2021.7.26
, EurekAlert より:
大規模な季節性および集団内のビタミンD状態の差異を考慮して臨床試験をデザインするための新奇なツールセットを開発した、という愛蘭トリニティカレッジダブリンからの研究報告。
本研究は、ビタミンD補給が特定の疾患に対して有効であるかどうかを確立するための臨床試験の枠組みを提供するものだという。
ビタミンD欠乏症は様々な疾患と関連している。ビタミンDと疾患の間には因果関係が存在する可能性もあるが、別の要因との相互作用でビタミンDが影響を及ぼしているように見えるだけかもしれない。
多くの観察研究及び実験研究から、ビタミンD補給が健康に有益であることが示唆されているが、ランダム化臨床試験(RCT)は多くの場合利益を示すことができていない。観察研究とRCTの結果の実質的な不一致は、公衆衛生上の激しい議論の的ともなっている。
この議論の過程で前面に出てきたのが、参加者間にビタミンD状態の大きな違いがあるために、ビタミンD補給の効果を見つけるのが困難になっている、というものである。最初から良好なビタミンD状態の健康な人にそれ以上の改善を期待するのは合理的ではない。ビタミンDがある疾患を100%予防できるとしても、全ての参加者が十分なビタミンD状態であれば補給の効果は見られないだろう、というのである。
研究チームは、夏にピークがあり冬に谷がある年間のビタミンD状態に個人間の変動を考慮したモデルを考案した。人々のベースラインのビタミンD状態の違いや、日照強度の変化による季節変動など、ビタミンDの臨床試験に干渉する可能性のある重要な問題を初めて体系的に調査したという。
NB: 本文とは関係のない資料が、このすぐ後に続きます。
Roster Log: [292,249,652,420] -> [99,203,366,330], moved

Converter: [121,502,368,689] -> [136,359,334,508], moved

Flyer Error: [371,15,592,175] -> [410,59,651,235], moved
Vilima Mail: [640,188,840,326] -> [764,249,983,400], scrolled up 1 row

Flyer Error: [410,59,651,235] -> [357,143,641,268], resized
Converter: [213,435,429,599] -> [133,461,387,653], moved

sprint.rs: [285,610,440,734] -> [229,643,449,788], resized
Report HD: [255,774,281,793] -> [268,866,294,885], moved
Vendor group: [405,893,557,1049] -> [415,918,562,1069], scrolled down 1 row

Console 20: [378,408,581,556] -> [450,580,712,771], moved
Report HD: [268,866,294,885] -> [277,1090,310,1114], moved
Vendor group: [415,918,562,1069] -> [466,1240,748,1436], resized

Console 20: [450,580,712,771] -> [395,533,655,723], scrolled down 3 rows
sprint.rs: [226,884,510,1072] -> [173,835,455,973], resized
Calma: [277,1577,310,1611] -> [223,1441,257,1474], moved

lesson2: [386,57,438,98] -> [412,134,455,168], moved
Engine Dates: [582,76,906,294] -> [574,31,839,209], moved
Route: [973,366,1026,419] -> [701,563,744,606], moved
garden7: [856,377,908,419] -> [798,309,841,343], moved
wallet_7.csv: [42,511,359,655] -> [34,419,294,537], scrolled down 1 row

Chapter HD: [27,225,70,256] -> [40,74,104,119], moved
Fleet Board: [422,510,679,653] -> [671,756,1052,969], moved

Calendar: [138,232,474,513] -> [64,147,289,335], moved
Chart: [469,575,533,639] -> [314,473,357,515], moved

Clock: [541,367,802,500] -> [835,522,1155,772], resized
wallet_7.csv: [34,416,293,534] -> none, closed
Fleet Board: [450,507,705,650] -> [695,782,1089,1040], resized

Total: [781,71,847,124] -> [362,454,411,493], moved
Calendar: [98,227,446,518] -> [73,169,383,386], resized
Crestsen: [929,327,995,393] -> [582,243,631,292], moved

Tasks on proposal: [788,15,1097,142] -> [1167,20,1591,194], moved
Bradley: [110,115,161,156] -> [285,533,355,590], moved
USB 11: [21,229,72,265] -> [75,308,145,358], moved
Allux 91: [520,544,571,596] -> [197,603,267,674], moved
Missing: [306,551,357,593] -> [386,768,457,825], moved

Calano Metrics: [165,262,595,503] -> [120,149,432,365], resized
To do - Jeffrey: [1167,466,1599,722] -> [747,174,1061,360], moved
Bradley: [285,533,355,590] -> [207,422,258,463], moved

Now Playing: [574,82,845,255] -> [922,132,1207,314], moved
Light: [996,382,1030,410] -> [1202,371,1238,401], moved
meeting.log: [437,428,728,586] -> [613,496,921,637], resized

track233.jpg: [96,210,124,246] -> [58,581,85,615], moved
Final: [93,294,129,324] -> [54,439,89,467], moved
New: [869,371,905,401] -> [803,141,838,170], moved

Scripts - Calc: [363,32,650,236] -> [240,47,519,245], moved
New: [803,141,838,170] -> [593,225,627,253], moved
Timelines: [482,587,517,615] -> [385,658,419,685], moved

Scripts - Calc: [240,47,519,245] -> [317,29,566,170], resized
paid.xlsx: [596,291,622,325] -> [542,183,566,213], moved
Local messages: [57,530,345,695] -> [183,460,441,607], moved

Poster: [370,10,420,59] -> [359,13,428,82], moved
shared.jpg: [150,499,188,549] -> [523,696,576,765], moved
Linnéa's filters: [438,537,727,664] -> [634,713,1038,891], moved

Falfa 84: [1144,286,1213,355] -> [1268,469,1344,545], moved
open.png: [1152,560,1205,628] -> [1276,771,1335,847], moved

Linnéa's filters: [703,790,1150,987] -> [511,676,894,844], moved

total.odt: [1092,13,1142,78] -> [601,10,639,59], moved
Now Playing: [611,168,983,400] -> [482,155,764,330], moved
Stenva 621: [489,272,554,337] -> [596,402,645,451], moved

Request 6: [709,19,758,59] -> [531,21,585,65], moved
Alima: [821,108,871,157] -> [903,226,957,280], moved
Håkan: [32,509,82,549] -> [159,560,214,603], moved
そして、季節変動と相まって、参加者間のビタミンD状態の個人差が、真の効果を検出する臨床試験の能力に有害な影響を与える可能性があることを示した。
本研究においては、ビタミンDのRCTを成功させるための適切なサンプルサイズの決定に特に焦点が当てられている。集団内と季節性の変動を考えることで、充分な統計的パワーを得るための最小サイズが決められる。
調査の結果は、治療効果を検出できなかったいくつかのRCTで使用されたサンプルサイズが十分ではなかったことを示唆している。これらの研究では、ビタミンD補給が実際に機能していないのか(真の陰性)、またはサンプルサイズが小さすぎて検出されなかった(偽の陰性)かを知ることはできない。この結果は、充分に大きなサンプルを使用して、こうした問題の多くを再検討する必要がある可能性を示唆している。
研究チームによれば、適切な試験デザインによって、ビタミンDのRCTの統計的検出力は向上させることができる。それは、試験を実施する時期と、さらに重要なことは何人の参加者を集めるかを考慮して、ベースラインのビタミンD状態を調べることだという。
「我々の血中ビタミンDレベルは、季節変動する。我々のツールを使用すると、研究者はこれらの重要な特性を考慮しながら研究計画を立てることができる」と主任研究者のジェイソン・ワイズ博士はコメントしている。